By Adam Skuse Source:Global Times Published: 2013-3-27 22:28:01

The latest from the China tech rumor mill is that online travel giant Ctrip is in talks to acquire travel services search engine Kuxun, currently owned by TripAdvisor.

These stories should always be met with a healthy dose of skepticism, but such a purchase would make sense for Ctrip, which since last year has been on a spending spree to shore-up its position in a rapidly-changing and more cutthroat market.

Last year was a turning point for Ctrip as the barrier to entry into the online travel sector became low enough for many smaller and arguably more innovative upstarts to start nipping at its heels; while large Internet players such as Baidu, Tencent, 360buy and Alibaba Group rallied to elbow in on the market.

This led to a vicious price war, with Ctrip earmarking $500 million in the middle of the year for marketing and promotions. Rumors of possible acquisitions also flew, some of which - such as its purchase of luxury travel operator Trip TM - turned out to be true. By the end of the year, Ctrip's financials had taken a bruising, with income from operations down 39 percent for 2012 to 655 million yuan ($105.45 million).

It's not surprising more entrants are jumping into the field - online travel has huge potential in China, particularly outside of first-tier cities where the middle class is beginning to spend increasingly on holidays. The market is expected to show growth of around 500 percent over the period 2008 to 2013 to reach $15 billion. Meanwhile, traffic to travel websites is growing around six times faster than overall Web traffic growth, with the former category up 40 percent year-on-year in the second quarter of 2012 compared to 7 percent growth for the latter.

Of course, this is all good for consumers as prices will be driven down. But it also means there are more options to choose from, making platforms that help consumers search for the best deals across a number of sellers - such as Kuxun and Baidu-invested Qunar - even more appealing. This makes Kuxun (which aggregates travel products from other providers into search results, but sells no products directly itself) a good purchase for Ctrip.

While Ctrip is the most experienced operator in the online travel market, having been established in 1999, it has come under criticism, both externally and from within, for what many see as its lack of innovation. With the rise of the mobile Internet as well as platforms such as Taobao that give suppliers more channels of access to consumers, any inflexibility on Ctrip's part could see its lead falter.

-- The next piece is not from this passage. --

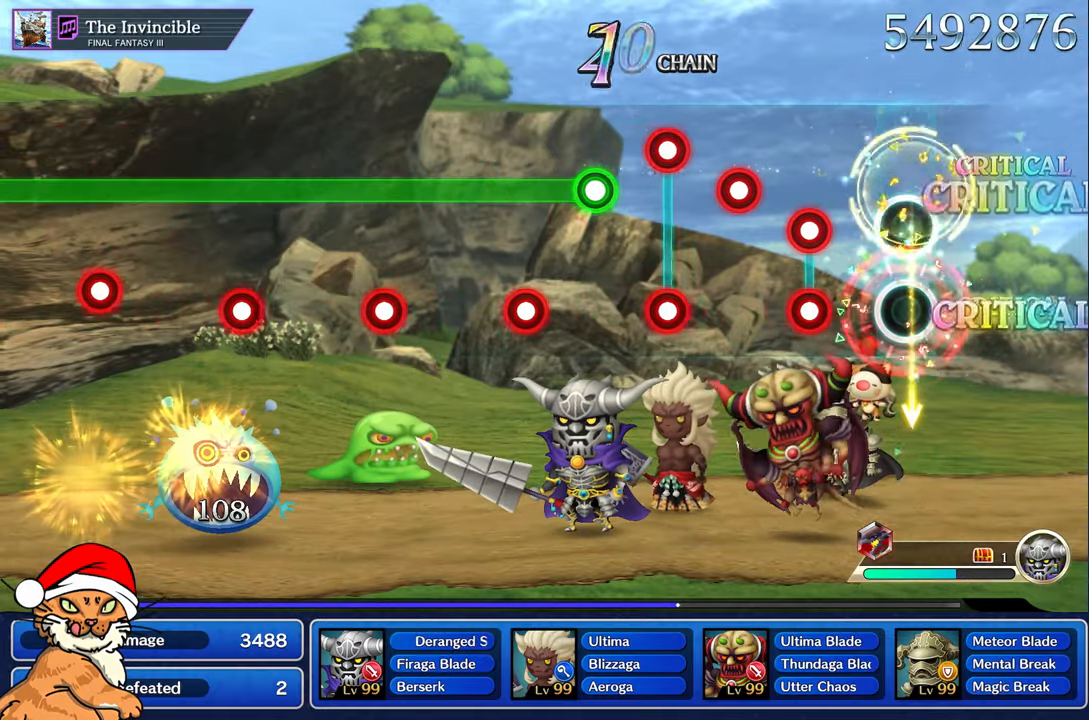
{"buttons": ["CROSS", "L1"], "left_stick": "center", "right_stick": "center", "events": [[33, "CROSS", "up"], [33, "left_stick", "center"], [283, "CROSS", "down"], [333, "L1", "down"]]}
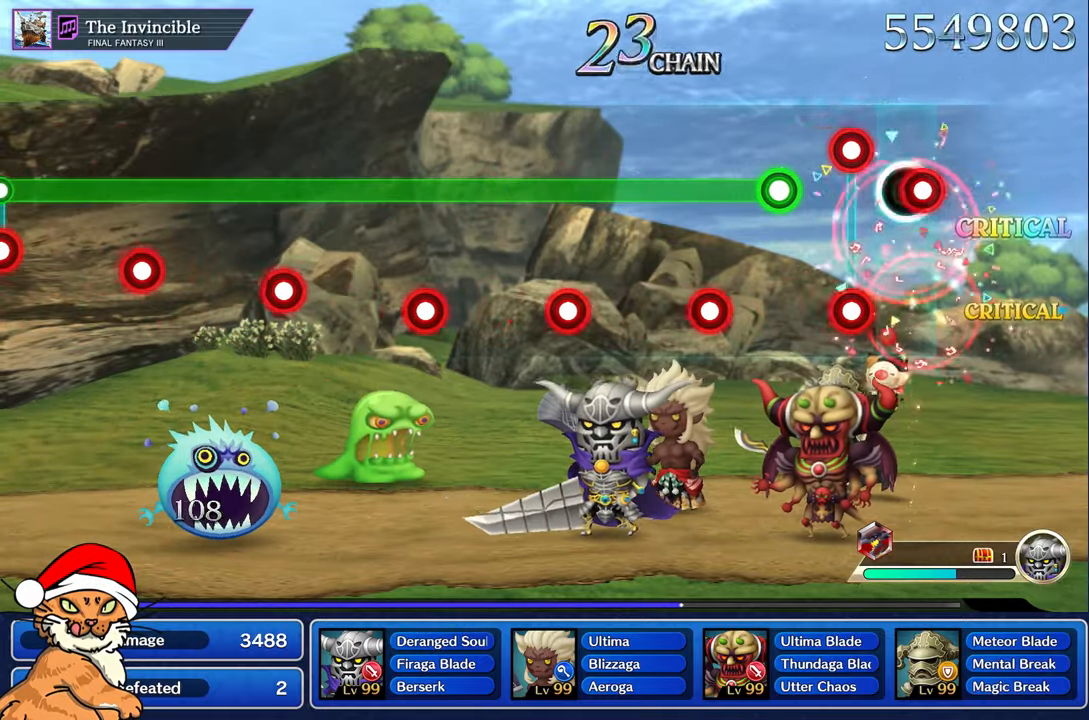
{"buttons": ["L1", "R1"], "left_stick": "center", "right_stick": "center", "events": [[117, "CROSS", "up"], [183, "CROSS", "down"], [200, "L1", "up"], [267, "CROSS", "up"], [383, "R1", "down"], [400, "L1", "down"]]}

But the company seems to have roused itself from its slumber, and under the leadership of new CEO, Liang Jianzhang, this year we can expect to see more acquisitions and investment in research and development.

Some of these will fail and fall by the wayside, such as the firm's much-hyped but then underused Weibo-based service bot. But others will succeed and set it in good stead to defend itself in future.